REQUEST
Transcribe every line of text in the material below verbatim, leaving out the pictures.

RECORDS SHOWN
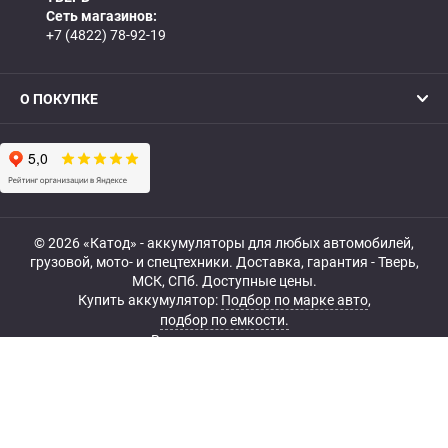
Сеть магазинов:
+7 (4822) 78-92-19
О ПОКУПКЕ
© 2026 «Катод» - аккумуляторы для любых автомобилей,
грузовой, мото- и спецтехники. Доставка, гарантия - Тверь,
МСК, СПб. Доступные цены.
Купить аккумулятор:
Подбор по марке авто
,
подбор по емкости.
Все права защищены.
Belka.info — Создание и продвижение сайта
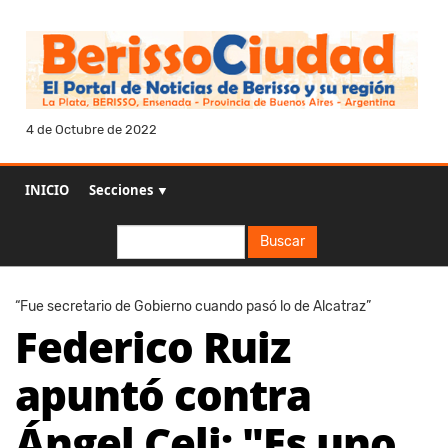
4 de Octubre de 2022
INICIO
Secciones ▼
Buscar
Buscar
“Fue secretario de Gobierno cuando pasó lo de Alcatraz”
Federico Ruiz
apuntó contra
Ángel Celi: "Es uno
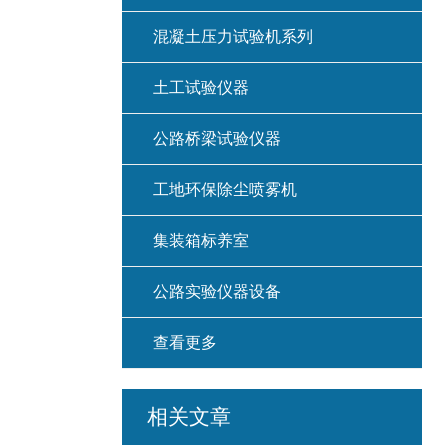
混凝土压力试验机系列
土工试验仪器
公路桥梁试验仪器
工地环保除尘喷雾机
集装箱标养室
公路实验仪器设备
查看更多
相关文章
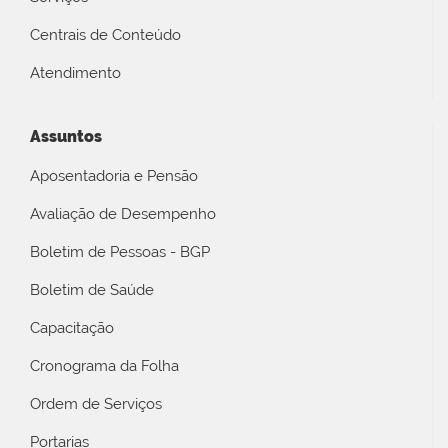
Centrais de Conteúdo
Atendimento
Assuntos
Aposentadoria e Pensão
Avaliação de Desempenho
Boletim de Pessoas - BGP
Boletim de Saúde
Capacitação
Cronograma da Folha
Ordem de Serviços
Portarias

REPLY
Сеть магазинов:
+7 (4822) 78-92-19
О ПОКУПКЕ
© 2026 «Катод» - аккумуляторы для любых автомобилей,
грузовой, мото- и спецтехники. Доставка, гарантия - Тверь,
МСК, СПб. Доступные цены.
Купить аккумулятор:
Подбор по марке авто
,
подбор по емкости.
Все права защищены.
Belka.info — Создание и продвижение сайта
4 de Octubre de 2022
INICIO
Secciones ▼
Buscar
Buscar
“Fue secretario de Gobierno cuando pasó lo de Alcatraz”
Federico Ruiz
apuntó contra
Ángel Celi: "Es uno
混凝土压力试验机系列
土工试验仪器
公路桥梁试验仪器
工地环保除尘喷雾机
集装箱标养室
公路实验仪器设备
查看更多
相关文章
Centrais de Conteúdo
Atendimento
Assuntos
Aposentadoria e Pensão
Avaliação de Desempenho
Boletim de Pessoas - BGP
Boletim de Saúde
Capacitação
Cronograma da Folha
Ordem de Serviços
Portarias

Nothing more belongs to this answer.